**Text:**
* * *

A broad understanding of Black feminist ideas can help music teachers establish an anti-oppressive praxis within their learning and teaching environments through enacting interconnectedness and recognizing systems of power. adrienne maree brown (2017) emphasizes the concept of interconnectedness as a key aspect of Emergent Strategy, which is rooted in Black feminism.

Emergent Strategy and Mycelium

Within her writings, brown is intentional about centering the needs of those affected by systemic oppression. In Emergent Strategy, brown (2017) weaves permaculture with approaches toward community building. She introduces mycelium within permaculture in a way that speaks to the power of interconnection. Permaculture represents a sustainable system within agriculture that can translate into building community. brown gifts readers a perspective toward cultivating a shared community based on Octavia Butler’s work. She states that emergent strategy “was initially a way of describing the adaptive and relational leadership model found in the work of Black science fiction writer Octavia Butler (and others). Then it grew into plans of action, personal practices and collective organizing tools that account for constant change and rely on the strength of relationships for adaptation. With a crush on biomimicry and permaculture” (23). brown continues, “Biomimicry or biomimetics is the imitation of the models, systems, and elements of nature for the purpose of solving complex human problems. Permaculture is a system of agricultural and social design principles centered around simulating or directly utilizing the patterns and feature observed in natural ecosystems” (23). Through her emphasis and connection to permaculture, interconnection, and a sense of rootedness, brown provides a foundation on which music educators can build and strengthen their anti-oppressive practices.

* * *

Continue the passage on Emergent Strategy and anti-oppressive music teaching, starting after its final sentence.

**Data provided:**
* * *

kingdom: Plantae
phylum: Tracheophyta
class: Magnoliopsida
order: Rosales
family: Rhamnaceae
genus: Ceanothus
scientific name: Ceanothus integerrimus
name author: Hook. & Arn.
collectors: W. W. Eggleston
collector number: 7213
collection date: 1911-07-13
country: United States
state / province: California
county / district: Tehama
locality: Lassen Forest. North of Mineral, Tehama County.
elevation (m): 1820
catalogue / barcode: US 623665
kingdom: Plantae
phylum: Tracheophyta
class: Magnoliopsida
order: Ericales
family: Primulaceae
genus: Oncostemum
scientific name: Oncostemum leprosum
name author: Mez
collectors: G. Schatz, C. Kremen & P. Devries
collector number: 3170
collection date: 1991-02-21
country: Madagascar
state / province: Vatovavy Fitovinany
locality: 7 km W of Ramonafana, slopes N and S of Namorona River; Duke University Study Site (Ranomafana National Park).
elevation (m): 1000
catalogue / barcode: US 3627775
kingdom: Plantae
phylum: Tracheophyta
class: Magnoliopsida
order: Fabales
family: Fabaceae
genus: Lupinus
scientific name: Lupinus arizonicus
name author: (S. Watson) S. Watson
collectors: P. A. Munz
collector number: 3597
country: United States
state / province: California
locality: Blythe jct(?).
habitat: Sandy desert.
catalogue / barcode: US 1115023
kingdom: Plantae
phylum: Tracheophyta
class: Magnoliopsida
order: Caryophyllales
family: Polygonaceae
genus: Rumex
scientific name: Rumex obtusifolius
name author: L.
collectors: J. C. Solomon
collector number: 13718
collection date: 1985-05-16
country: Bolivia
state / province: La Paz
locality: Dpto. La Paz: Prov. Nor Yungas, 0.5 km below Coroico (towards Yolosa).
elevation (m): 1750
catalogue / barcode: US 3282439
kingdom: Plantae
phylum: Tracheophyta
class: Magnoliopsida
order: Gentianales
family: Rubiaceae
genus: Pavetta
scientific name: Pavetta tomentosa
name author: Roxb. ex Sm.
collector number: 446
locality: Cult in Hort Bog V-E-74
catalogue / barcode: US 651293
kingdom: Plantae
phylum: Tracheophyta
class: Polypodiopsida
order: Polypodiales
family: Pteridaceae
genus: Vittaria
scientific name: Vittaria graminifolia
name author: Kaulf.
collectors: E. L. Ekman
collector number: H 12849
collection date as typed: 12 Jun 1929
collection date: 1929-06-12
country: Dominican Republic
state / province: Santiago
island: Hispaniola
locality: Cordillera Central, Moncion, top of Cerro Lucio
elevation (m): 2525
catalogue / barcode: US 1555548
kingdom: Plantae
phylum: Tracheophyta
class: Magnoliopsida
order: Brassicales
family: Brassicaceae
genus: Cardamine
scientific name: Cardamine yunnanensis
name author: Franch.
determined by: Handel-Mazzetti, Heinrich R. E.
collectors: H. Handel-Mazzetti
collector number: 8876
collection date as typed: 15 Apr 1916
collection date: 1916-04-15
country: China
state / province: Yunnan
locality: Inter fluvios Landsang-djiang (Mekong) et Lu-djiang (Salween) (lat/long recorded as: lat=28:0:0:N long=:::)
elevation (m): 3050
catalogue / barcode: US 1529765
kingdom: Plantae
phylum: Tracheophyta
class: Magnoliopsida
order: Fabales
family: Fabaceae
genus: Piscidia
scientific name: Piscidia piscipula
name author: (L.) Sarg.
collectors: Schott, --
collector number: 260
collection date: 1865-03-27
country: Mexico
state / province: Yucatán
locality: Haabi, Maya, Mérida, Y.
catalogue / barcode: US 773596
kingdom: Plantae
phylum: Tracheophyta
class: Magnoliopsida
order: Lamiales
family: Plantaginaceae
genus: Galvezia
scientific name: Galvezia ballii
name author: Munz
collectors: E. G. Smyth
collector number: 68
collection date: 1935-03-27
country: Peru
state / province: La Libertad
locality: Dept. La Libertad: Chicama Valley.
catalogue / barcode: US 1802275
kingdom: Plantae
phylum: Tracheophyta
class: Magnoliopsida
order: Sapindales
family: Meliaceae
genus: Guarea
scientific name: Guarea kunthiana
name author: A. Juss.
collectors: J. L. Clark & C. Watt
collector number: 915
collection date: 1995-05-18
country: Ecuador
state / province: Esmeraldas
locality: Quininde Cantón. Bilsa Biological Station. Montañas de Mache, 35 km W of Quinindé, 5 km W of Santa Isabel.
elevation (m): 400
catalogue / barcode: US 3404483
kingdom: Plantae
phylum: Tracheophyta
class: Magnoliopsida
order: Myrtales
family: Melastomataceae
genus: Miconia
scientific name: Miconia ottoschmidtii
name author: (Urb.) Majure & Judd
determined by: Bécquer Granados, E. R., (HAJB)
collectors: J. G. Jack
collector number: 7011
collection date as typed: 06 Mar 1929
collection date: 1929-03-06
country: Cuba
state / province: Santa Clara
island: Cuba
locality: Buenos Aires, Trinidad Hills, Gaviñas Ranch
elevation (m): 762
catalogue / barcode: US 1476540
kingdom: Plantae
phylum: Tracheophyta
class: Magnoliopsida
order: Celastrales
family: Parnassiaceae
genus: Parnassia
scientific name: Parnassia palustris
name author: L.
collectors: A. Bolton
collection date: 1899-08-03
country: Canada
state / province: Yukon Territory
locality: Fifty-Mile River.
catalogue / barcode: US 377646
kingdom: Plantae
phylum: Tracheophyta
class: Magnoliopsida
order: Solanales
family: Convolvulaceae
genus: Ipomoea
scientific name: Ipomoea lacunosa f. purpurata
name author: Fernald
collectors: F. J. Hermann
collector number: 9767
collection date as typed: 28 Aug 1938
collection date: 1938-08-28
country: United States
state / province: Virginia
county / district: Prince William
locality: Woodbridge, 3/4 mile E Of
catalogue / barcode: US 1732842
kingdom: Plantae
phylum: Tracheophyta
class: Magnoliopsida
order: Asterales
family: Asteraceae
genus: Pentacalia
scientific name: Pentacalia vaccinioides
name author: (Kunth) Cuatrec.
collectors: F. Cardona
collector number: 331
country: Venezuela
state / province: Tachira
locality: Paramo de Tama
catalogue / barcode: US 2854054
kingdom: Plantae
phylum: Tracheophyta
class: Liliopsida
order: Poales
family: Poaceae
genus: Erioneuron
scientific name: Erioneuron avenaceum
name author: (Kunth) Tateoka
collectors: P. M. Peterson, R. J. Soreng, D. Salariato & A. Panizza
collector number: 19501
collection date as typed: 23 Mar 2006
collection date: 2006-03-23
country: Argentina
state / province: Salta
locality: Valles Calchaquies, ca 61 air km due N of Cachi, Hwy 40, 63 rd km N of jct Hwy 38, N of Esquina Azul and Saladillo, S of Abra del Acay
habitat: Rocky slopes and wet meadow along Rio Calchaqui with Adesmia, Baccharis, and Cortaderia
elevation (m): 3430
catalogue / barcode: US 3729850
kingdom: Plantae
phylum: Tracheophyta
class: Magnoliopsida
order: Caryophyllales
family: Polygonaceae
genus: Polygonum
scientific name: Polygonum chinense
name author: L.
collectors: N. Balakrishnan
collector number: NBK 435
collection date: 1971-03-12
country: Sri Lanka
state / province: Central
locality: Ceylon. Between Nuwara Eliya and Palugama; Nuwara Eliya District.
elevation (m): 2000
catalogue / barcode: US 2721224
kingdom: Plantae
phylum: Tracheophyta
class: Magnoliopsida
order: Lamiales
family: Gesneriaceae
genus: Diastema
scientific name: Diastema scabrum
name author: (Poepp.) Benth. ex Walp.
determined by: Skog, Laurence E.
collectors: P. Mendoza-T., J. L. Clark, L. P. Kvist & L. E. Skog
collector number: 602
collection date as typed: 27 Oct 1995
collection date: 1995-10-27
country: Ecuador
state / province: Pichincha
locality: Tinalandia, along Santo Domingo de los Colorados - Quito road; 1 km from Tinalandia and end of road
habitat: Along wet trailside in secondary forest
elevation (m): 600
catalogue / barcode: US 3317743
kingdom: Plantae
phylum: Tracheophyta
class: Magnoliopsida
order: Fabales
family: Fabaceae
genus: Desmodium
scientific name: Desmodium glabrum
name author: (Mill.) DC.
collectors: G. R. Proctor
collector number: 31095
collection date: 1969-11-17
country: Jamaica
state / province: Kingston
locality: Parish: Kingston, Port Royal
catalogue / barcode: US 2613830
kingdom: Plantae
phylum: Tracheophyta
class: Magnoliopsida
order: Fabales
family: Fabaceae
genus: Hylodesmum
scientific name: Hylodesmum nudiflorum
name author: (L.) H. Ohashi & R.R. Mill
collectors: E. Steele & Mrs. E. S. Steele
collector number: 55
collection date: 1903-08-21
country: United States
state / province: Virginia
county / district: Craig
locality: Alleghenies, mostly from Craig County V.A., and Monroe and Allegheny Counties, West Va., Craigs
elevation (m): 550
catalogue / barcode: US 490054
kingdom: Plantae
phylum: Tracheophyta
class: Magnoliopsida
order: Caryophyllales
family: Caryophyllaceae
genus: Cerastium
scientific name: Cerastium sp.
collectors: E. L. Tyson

* * *

**Answer to this problem:**
Emergent strategy represents an acknowledgement and response to a world where change is a constant. brown (2017) provides different elements (derived from nature and permaculture) as a response to this constant change and as a way to recognize the interconnection between each other. These elements can connect to music education in multiple ways. Below, I list and describe each element and provide a short example of how it has shaped my teaching practice.

  1. Fractal—describes the relationship between small and large. brown associates fractals with never ending patterns that create a type of ripple effect, where small occurrences may impact a larger system and vice versa. As a music teacher, fractals make me reflect on the artful mosaic sounds created by collective contribution. Each individual musician contributes in a way that impacts the greater performance experience.
  2. Intentional Adaptation—represents how we change to survive or better live in a particular environment. As a Black, queer, woman music educator, I have had to adapt and codeswitch so that I could fit into my environment. Musical code switching requires fluency in multiple musical literacies to gain access to broader environments and opportunities. An example includes a gospel musician who is musically strong but may not read music in a traditional way. They would have to adapt and broaden their musical literacy to find acceptance within a traditional collegiate school of music.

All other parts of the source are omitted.